_EXERCISE_
Search the listing below for the string "tier", then copy every line it appears in.

RECORDS SUPPLIED Start Marker

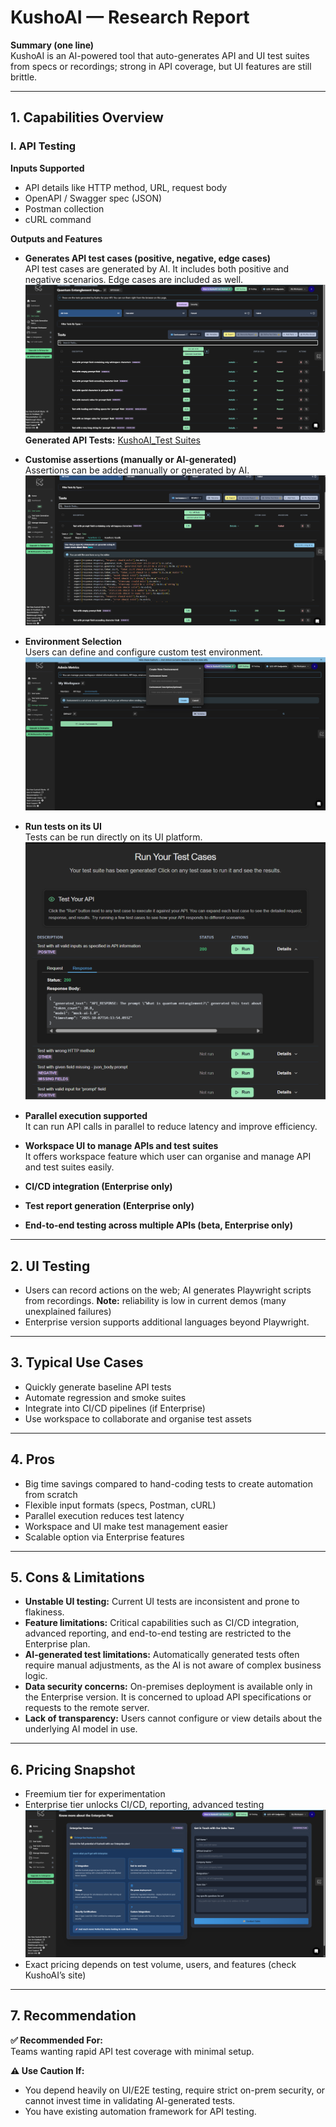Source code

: # KushoAI — Research Report

**Summary (one line)**  
KushoAI is an AI-powered tool that auto-generates API and UI test suites from specs or recordings; strong in API coverage, but UI features are still brittle.

---

## 1. Capabilities Overview

### I. API Testing

**Inputs Supported**  
- API details like HTTP method, URL, request body  
- OpenAPI / Swagger spec (JSON)  
- Postman collection  
- cURL command  

**Outputs and Features**  
- **Generates API test cases (positive, negative, edge cases)**<br>
  API test cases are generated by AI. It includes both positive and negative scenarios. Edge cases are included as well.
  ![KushoAI_Create_Test Suites](https://github.com/XChenscottlogic/AI-Testing-Experiment/blob/main/KushoAI/Screenshot_Test%20Suites.png)
  **Generated API Tests:** [KushoAI_Test Suites](https://github.com/XChenscottlogic/AI-Testing-Experiment/blob/main/KushoAI/tests%20generated%20by%20AI.json)
  
- **Customise assertions (manually or AI-generated)**<br>
  Assertions can be added manually or generated by AI.
  ![KushoAI Assertion Generation](https://github.com/XChenscottlogic/AI-Testing-Experiment/blob/main/KushoAI/Screenshot_Assertion%20Generation.png)
  
- **Environment Selection**<br>
  Users can define and configure custom test environment.
  ![KushoAI_Test Environment Setup](https://github.com/XChenscottlogic/AI-Testing-Experiment/blob/main/KushoAI/Screenshot_Test%20Environment%20Setup.png)
  
- **Run tests on its UI**<br>
  Tests can be run directly on its UI platform.
  ![KushoAI_Run API Tests](https://github.com/XChenscottlogic/AI-Testing-Experiment/blob/main/KushoAI/Screenshot_Response%20Recieved.png)
  
- **Parallel execution supported**<br>
  It can run API calls in parallel to reduce latency and improve efficiency.
  
- **Workspace UI to manage APIs and test suites**<br>
  It offers workspace feature which user can organise and manage API and test suites easily.
  
- **CI/CD integration (Enterprise only)**<br>
  
- **Test report generation (Enterprise only)**<br>
  
- **End-to-end testing across multiple APIs (beta, Enterprise only)**<br>  

---

## 2. UI Testing

- Users can record actions on the web; AI generates Playwright scripts from recordings.
 **Note:** reliability is low in current demos (many unexplained failures)  
- Enterprise version supports additional languages beyond Playwright. 

---

## 3. Typical Use Cases

- Quickly generate baseline API tests  
- Automate regression and smoke suites  
- Integrate into CI/CD pipelines (if Enterprise)  
- Use workspace to collaborate and organise test assets  

---

## 4. Pros

- Big time savings compared to hand-coding tests to create automation from scratch 
- Flexible input formats (specs, Postman, cURL)  
- Parallel execution reduces test latency  
- Workspace and UI make test management easier  
- Scalable option via Enterprise features  

---

## 5. Cons & Limitations

- **Unstable UI testing:** Current UI tests are inconsistent and prone to flakiness.
- **Feature limitations:** Critical capabilities such as CI/CD integration, advanced reporting, and end-to-end testing are restricted to the Enterprise plan.
- **AI-generated test limitations:** Automatically generated tests often require manual adjustments, as the AI is not aware of complex business logic.
- **Data security concerns:** On-premises deployment is available only in the Enterprise version. It is concerned to upload API specifications or requests to the remote server.
- **Lack of transparency:** Users cannot configure or view details about the underlying AI model in use.

---

## 6. Pricing Snapshot

- Freemium tier for experimentation  
- Enterprise tier unlocks CI/CD, reporting, advanced testing
  ![Features Supported by Enterprise Version](https://github.com/XChenscottlogic/AI-Testing-Experiment/blob/main/KushoAI/Screenshot_Features%20Supported%20by%20Enterprise%20Version.png)
- Exact pricing depends on test volume, users, and features (check KushoAI’s site)  

---

## 7. Recommendation

**✅ Recommended For:**  
Teams wanting rapid API test coverage with minimal setup.

**⚠️ Use Caution If:**  
- You depend heavily on UI/E2E testing, require strict on-prem security, or cannot invest time in validating AI-generated tests.
- You have existing automation framework for API testing.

RECORDS SUPPLIED End Marker

_ANSWER SPACE_
- Freemium tier for experimentation  
- Enterprise tier unlocks CI/CD, reporting, advanced testing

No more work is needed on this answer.